Research to be funded under national defense, as should be all infectious disease protection measures. War has changed.
BOOKbump
It is astonishing unless you or someone close to you has been in the system. I believe it will change now that the problems aren't merely whispered about by tiny voices, but exposed in vivid detail by the media. Sometimes they get it right.
Future reference
My heart goes out to you, this is absolutely heartbreaking.
Greetings:
I recall the days of the good old USSR when hospitals would move corpses between one another so as to conform to alloted death rates.
G
I take it you're serious? That would be amusing were it not so morbid. Okay, it's still a bit amusing in a futility-of-communism-context.
When I was young I had a friend whose mother was a nurse. He said that she had told him to avoid going into the hospital if he possibly could. Its the place where all the diseases brought together.
My mother has a MRSA infection in the remaining bone of her thigh per the bone scan.
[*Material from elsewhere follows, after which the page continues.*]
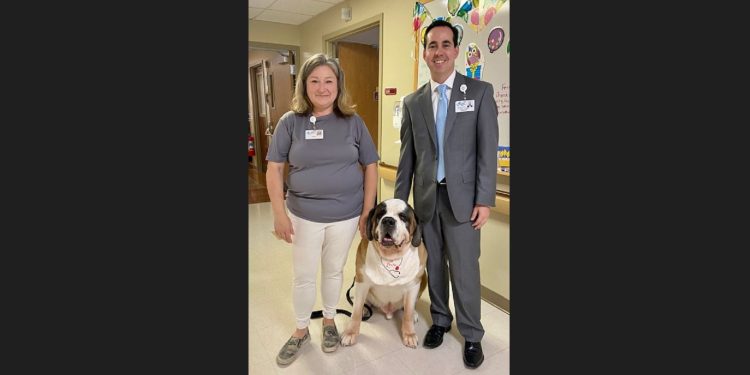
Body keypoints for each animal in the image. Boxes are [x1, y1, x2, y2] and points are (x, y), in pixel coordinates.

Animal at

The MRI was needed to determine where the pockets of infection were outside of the bone. The IV must run for 120 or more minutes according to the instructions that are included with each ball. Each of the balls so far are 175ml. Most of the time the ball flows for much more than the 120 minutes, today it took 3 1/2 hours.
A blood sample is taken once a week prior to my connecting the IV. An RN comes to draw the blood.
Thanks for the information.
This thread reminded me of Andy Stephenson.